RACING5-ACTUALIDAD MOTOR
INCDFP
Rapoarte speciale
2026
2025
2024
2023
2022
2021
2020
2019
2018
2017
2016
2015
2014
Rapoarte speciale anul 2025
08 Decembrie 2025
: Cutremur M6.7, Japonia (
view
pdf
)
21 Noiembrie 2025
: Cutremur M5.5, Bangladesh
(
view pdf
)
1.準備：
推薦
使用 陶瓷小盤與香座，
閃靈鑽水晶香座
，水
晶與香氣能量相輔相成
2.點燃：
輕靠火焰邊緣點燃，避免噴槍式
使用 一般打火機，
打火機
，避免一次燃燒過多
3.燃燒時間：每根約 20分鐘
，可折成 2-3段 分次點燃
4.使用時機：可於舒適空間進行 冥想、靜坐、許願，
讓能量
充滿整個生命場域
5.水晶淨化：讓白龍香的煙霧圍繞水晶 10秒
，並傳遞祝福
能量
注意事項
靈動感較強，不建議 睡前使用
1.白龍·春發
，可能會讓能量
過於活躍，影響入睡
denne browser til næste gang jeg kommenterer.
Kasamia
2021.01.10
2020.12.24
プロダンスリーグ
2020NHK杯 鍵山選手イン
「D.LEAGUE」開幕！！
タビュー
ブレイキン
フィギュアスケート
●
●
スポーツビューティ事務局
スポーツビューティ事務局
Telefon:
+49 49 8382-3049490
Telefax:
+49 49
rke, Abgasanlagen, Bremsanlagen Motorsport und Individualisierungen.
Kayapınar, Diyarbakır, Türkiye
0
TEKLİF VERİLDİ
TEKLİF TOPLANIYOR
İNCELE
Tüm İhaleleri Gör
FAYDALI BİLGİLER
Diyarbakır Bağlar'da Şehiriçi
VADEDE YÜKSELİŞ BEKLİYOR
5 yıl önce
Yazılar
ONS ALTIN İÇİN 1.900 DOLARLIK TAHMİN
━━━
● Exercise requirements
Convert the text of the items above into a JSON list of strings, one string per line, leaving out blank lines.

● Result of this exercise
[
  "RACING5-ACTUALIDAD MOTOR",
  "INCDFP",
  "Rapoarte speciale",
  "2026",
  "2025",
  "2024",
  "2023",
  "2022",
  "2021",
  "2020",
  "2019",
  "2018",
  "2017",
  "2016",
  "2015",
  "2014",
  "Rapoarte speciale anul 2025",
  "08 Decembrie 2025",
  ": Cutremur M6.7, Japonia (",
  "view",
  "pdf",
  ")",
  "21 Noiembrie 2025",
  ": Cutremur M5.5, Bangladesh",
  "(",
  "view pdf",
  ")",
  "1.準備：",
  "推薦",
  "使用 陶瓷小盤與香座，",
  "閃靈鑽水晶香座",
  "，水",
  "晶與香氣能量相輔相成",
  "2.點燃：",
  "輕靠火焰邊緣點燃，避免噴槍式",
  "使用 一般打火機，",
  "打火機",
  "，避免一次燃燒過多",
  "3.燃燒時間：每根約 20分鐘",
  "，可折成 2-3段 分次點燃",
  "4.使用時機：可於舒適空間進行 冥想、靜坐、許願，",
  "讓能量",
  "充滿整個生命場域",
  "5.水晶淨化：讓白龍香的煙霧圍繞水晶 10秒",
  "，並傳遞祝福",
  "能量",
  "注意事項",
  "靈動感較強，不建議 睡前使用",
  "1.白龍·春發",
  "，可能會讓能量",
  "過於活躍，影響入睡",
  "denne browser til næste gang jeg kommenterer.",
  "Kasamia",
  "2021.01.10",
  "2020.12.24",
  "プロダンスリーグ",
  "2020NHK杯 鍵山選手イン",
  "「D.LEAGUE」開幕！！",
  "タビュー",
  "ブレイキン",
  "フィギュアスケート",
  "●",
  "●",
  "スポーツビューティ事務局",
  "スポーツビューティ事務局",
  "Telefon:",
  "+49 49 8382-3049490",
  "Telefax:",
  "+49 49",
  "rke, Abgasanlagen, Bremsanlagen Motorsport und Individualisierungen.",
  "Kayapınar, Diyarbakır, Türkiye",
  "0",
  "TEKLİF VERİLDİ",
  "TEKLİF TOPLANIYOR",
  "İNCELE",
  "Tüm İhaleleri Gör",
  "FAYDALI BİLGİLER",
  "Diyarbakır Bağlar'da Şehiriçi",
  "VADEDE YÜKSELİŞ BEKLİYOR",
  "5 yıl önce",
  "Yazılar",
  "ONS ALTIN İÇİN 1.900 DOLARLIK TAHMİN"
]